Gabon et Tchad : l’eau, enjeu majeur pour l’avenir de l’afrique

Gabon et Tchad : l’eau, enjeu majeur pour l’avenir de l’afrique

À N’Djamena, ce 15 juillet 2026, le Forum africain de l’eau a réuni les dirigeants du continent autour d’une question cruciale : comment garantir un accès durable à l’eau potable pour des millions d’Africains ? Le Président gabonais Brice Clotaire Oligui Nguema a marqué sa présence lors de cet événement historique, soulignant l’importance stratégique de cette ressource pour le développement et la souveraineté des nations.

Accueilli par le Premier ministre tchadien et la Consule générale du Gabon sur place, le Chef de l’État gabonais a rejoint une rencontre placée sous le thème « De la vision à l’action ». Organisé conjointement par le Tchad et le Groupe de la Banque mondiale, ce forum vise à concrétiser des engagements politiques en infrastructures hydrauliques essentielles pour soutenir la croissance démographique et économique du continent.

L’eau, nouvelle frontière de la souveraineté africaine

Longtemps perçue comme un enjeu sanitaire ou social, l’accès à l’eau douce s’impose désormais comme un défi géopolitique majeur. Avec près de 9 % des ressources mondiales en eau renouvelable, l’Afrique reste paradoxalement confrontée à des pénuries persistantes. Des centaines de millions de personnes n’ont toujours pas accès à une eau potable sécurisée ni à des systèmes d’assainissement adaptés, ce qui entrave le développement agricole, industriel et urbain.

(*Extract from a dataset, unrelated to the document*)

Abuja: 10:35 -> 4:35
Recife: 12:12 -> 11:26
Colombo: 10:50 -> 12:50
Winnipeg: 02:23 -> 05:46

Les experts soulignent que les conflits futurs pourraient davantage porter sur le contrôle des ressources hydriques que sur les hydrocarbures. Dans ce contexte, le Forum de N’Djamena dépasse le cadre technique pour devenir un laboratoire de la sécurité africaine de demain.

Le Gabon s’engage dans une dynamique continentale

La participation du Président gabonais s’inscrit dans la continuité des réformes nationales visant à améliorer l’accès à l’eau potable et à moderniser les infrastructures. Malgré ses importantes ressources hydriques, le Gabon fait face à des défis similaires à ceux du reste du continent : urbanisation accélérée, croissance démographique et besoins colossaux en investissements.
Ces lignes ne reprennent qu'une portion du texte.